The logic is similar to the power calculation method, in that the previous studies were clearly sufficiently powered to detect a difference, as they did indeed find a difference (there would be no value in basing a sample size from a study which did not find a significant outcome, as it cannot be ruled out that there was a type-II error, or false-negative). If you expect that your study will produce an effect of the same or higher magnitude, then there is no need to have a sample size greater than what has been previous reported. However, if you are unsure, then it is wise to slightly increase the sample to ensure that your study is sufficiently powered, should your effect size be smaller.
On the fly calculations
This is a much less frequently method for identifying a sample size, however, don’t be deterred by the name, as this is a more objective method than might otherwise be assumed.

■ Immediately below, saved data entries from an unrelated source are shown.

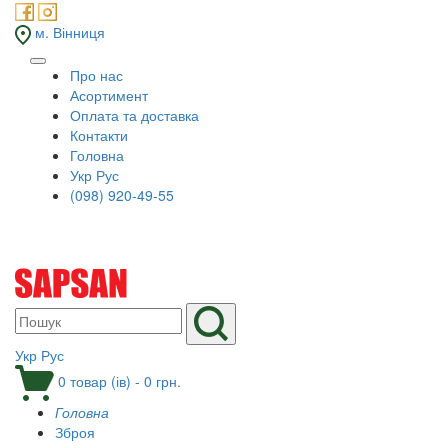
м. Вінниця
Про нас
Асортимент
Оплата та доставка
Контакти
Головна
Укр
Рус
(098) 920-49-55
Укр
Рус
0 товар (ів) - 0 грн.
Головна
Зброя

This method is not simply about continuing to recruit until significance is achieved, as that could be considered as data manipulation. Instead, a more objective approach is to use the confidence interval as an indication as to whether or not a sufficient number of participants has been included to be representative of the population (or at least, where the mean of that population might actually be). For example, a measure with a very diverse range among the population (for example, income, which can vary considerably from zero to hundreds of thousands) will require a great number of participants if a difference of 30% is to be detected between two groups. However, a measure that is very narrow among a population (for example, height, which will rarely vary by more than 50%) will require fewer participants if a difference of 30% is to be detected between groups.
As you may not yet know how much your outcome measure will vary in your sample, and therefore cannot possibly estimate an effect size (which is affected by variability), then an elegant solution is to use the confidence interval as a threshold to indicate that you have ‘enough’ participants.
Will Hopkins published this elegant approach in 1997.
When all else fails and there are no fancy equations or previous research to rely on then your only reasonable options is to rationalise a “best guess” that fits within a realistic and practical range of being between enough and not too many. Sometimes this comes down to an argument for what is practical in terms of time frames and resources.
If necessary, this can be frames as a pilot, as a more informed sample size can be calculated after the completion of the study, once an effect size can be estimated. In this case, be prepared to accept the possibility of being under-powered and accepting that there may have been a type-II error (false-negative).
Regardless of your approach, the important thing is that this is carefully considered and reasonable. Show that this factor has received considerable attention and is not a mindless guess.
Also, remember to include an estimate of attrition (aka., “drop-outs”).
The longer the duration, and the more work required by the participants, the greater the attrition is likely to be.
If in doubt, 10% is a good rule of thumb that is generally accepted for small and simple longitudinal studies.